René Girard in Penguin Classics – now out! “This is a big deal, so buckle up.”


Finally! All Desire is a Desire for Being, a Penguin Classics anthology of Stanford Prof. René Girard‘s “essential writings,” is officially out this week! To my knowledge, the French theorist is the first Stanford faculty to be celebrated in the eminent series. I was honored that Penguin invited me to create this collection of Girard’s finest essays.

Prof. William Johnsen, who directs the publication of a series of books on René Girard and his mimetic theory at the Michigan State University Press, spoke about All Desire is a Desire for Being at the Paris centenary conference for Girard’s 100th birthday, at the Institut Catholique de Paris last week. Here are Bill Johnsen’s words on that occasion:

Since All Desire is a Desire for Being is 95 percent pure Girard, it would seem that only the editor’s preface, selections and apparatus would be left to discuss. That’s all fine, I love what is in it, I am really happy to see especially the piece on Nietzsche from Paul Dumouchel‘s collection which shows the high-flying, often joyful colloques that Jean-Pierrre Dupuy and Dumouchel organized to integrate Girard with his intellectual peers in the Eighties, but I want to emphasize where Girard now appears (Penguin) and what that means: as my President says, this is a big deal.

In his interviews with Nadine Dormoy in 1988, René Girard attributes the 20,000 dependable French readers of serious books to the Écoles, and the smaller American audience to the silos of academic specialization. I have heard the same figure of 20,000 assured readers from Benoît Chantre so I assume that French readership is steady.

In 2006 I was invited by Girard and Robert Hamerton-Kelly to be Publications Chair of Imitatio, a project funded by The Thiel Foundation. One of the earliest projects was the public launch of Achever Clausewitz and Imitatio in Paris in 2007.
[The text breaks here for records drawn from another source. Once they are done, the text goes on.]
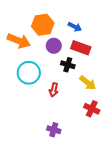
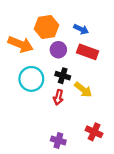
black cross: (68, 65) -> (63, 76), moved
yellow arrow: (88, 83) -> (83, 90), moved
red cross: (92, 109) -> (94, 132), moved

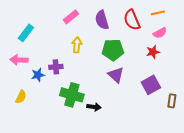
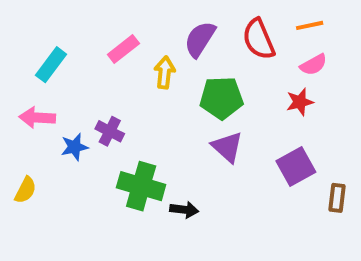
pink rectangle: (71, 17) -> (123, 49), moved
purple semicircle: (102, 20) -> (200, 39), turned 48
yellow arrow: (77, 45) -> (165, 72), moved
purple cross: (56, 67) -> (110, 131), turned 32
yellow semicircle: (21, 97) -> (25, 190), moved

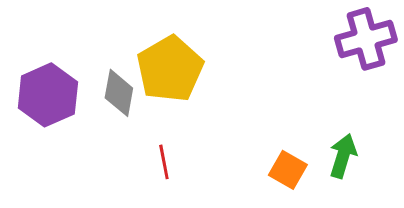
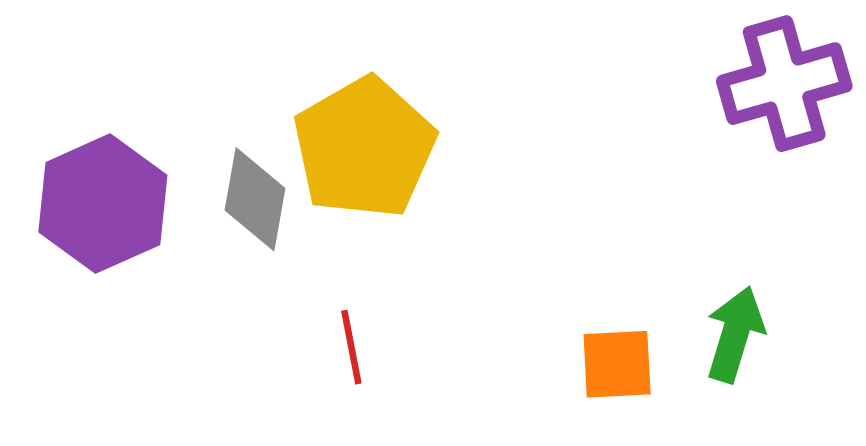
orange square: (288, 170) -> (617, 364), turned -33

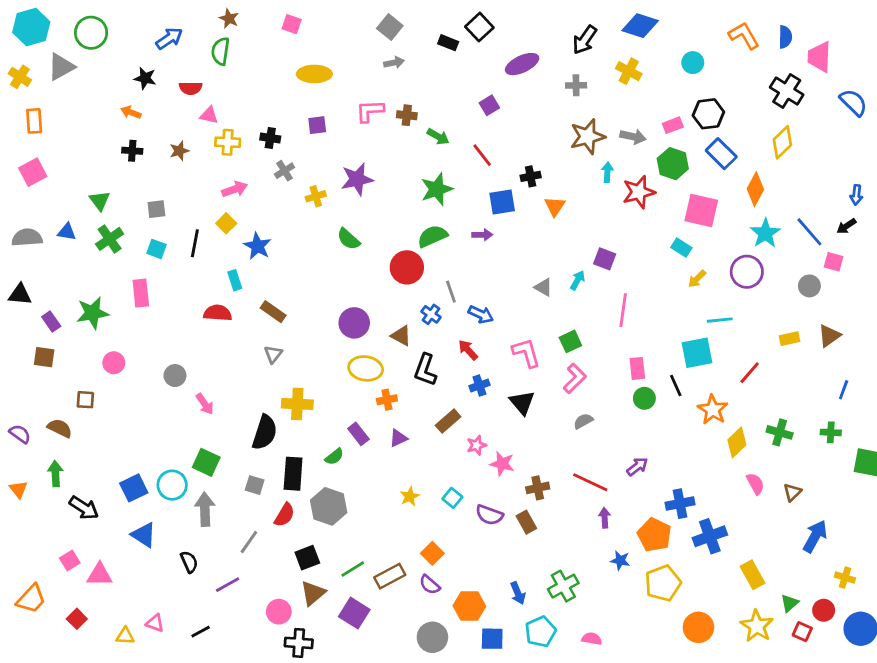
Imitatio had begun supporting production costs for books on mimetic theory at Michigan State University Press to find this readership. (We all should be grateful for their more than ten years of support, the slowest startup in Thiel’s stable). When Lindy Fishburne of The Thiel Foundation later assumed the directorship of Imitatio, she urged us to follow our core mission, to develop Girard’s ideas, to find them a greater recognition and circulation worldwide but also in the English-speaking world to catch up with the breadth of his readership in France and Europe.
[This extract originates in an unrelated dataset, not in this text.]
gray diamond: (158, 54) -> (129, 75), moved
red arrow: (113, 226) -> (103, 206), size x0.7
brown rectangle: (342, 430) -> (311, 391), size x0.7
I have spent my entire adult life in universities. As the editor of the series, I had some plans for how to spread ideas from the university to that outer world by influencing teachers who would influence their students who leave when they graduate, but I had no idea on how to approach the public directly, or whether America, despite its number of educated readers (my university alone granted 9,500 degrees this last spring), had any number approaching 20,000 dependable readers of serious books.

If Girard was besieged by reporters in Paris after Achever Clausewitz was published in 2007, nothing like that happened in America in 2009 when we published it in English as Battling to the End. In 2011, at a conference on Mimetic Theory and World Religions at Berkeley, I suggested to Cynthia Haven that she write a book about René Girard, something personal and accessible enough to help find him a wider audience in English. Girard had told me in appreciation that Haven had written specifically about the Clausewitz book in The San Francisco Chronicle, as well as other public venues in her one-person publicity campaign.

Evolution of Desire (2018) is informative both about Girard and his ideas, placing him effectively in a historical context by reference to his life and work and interviewing many people who knew him. She is both respectful and warm to her subject. It would be impossible to disentangle the circumstances that have made her book so popular: Girard himself, this century’s recognition of him with honorary degrees and awards, his election to the L’Académie Française, several organisations worldwide devoted to his work. But Haven has played a key role with her book and her reputation – she is a well-known and respected serious author for serious readers who bridges the academic and the public book world. She has her sights always on the dependable core readership of serious books in English.

My field is British Studies, I could go on and on about Penguin so I need to just summarize here. Penguin books has been the most successful venture in gaining a wide audience for serious books in English for the last one hundred years. Nothing else even comes close. So congratulations to Cynthia on publishing All Desire is a Desire for Being at Penguin, and to everyone else working in mimetic theory: this is a big deal, so buckle up.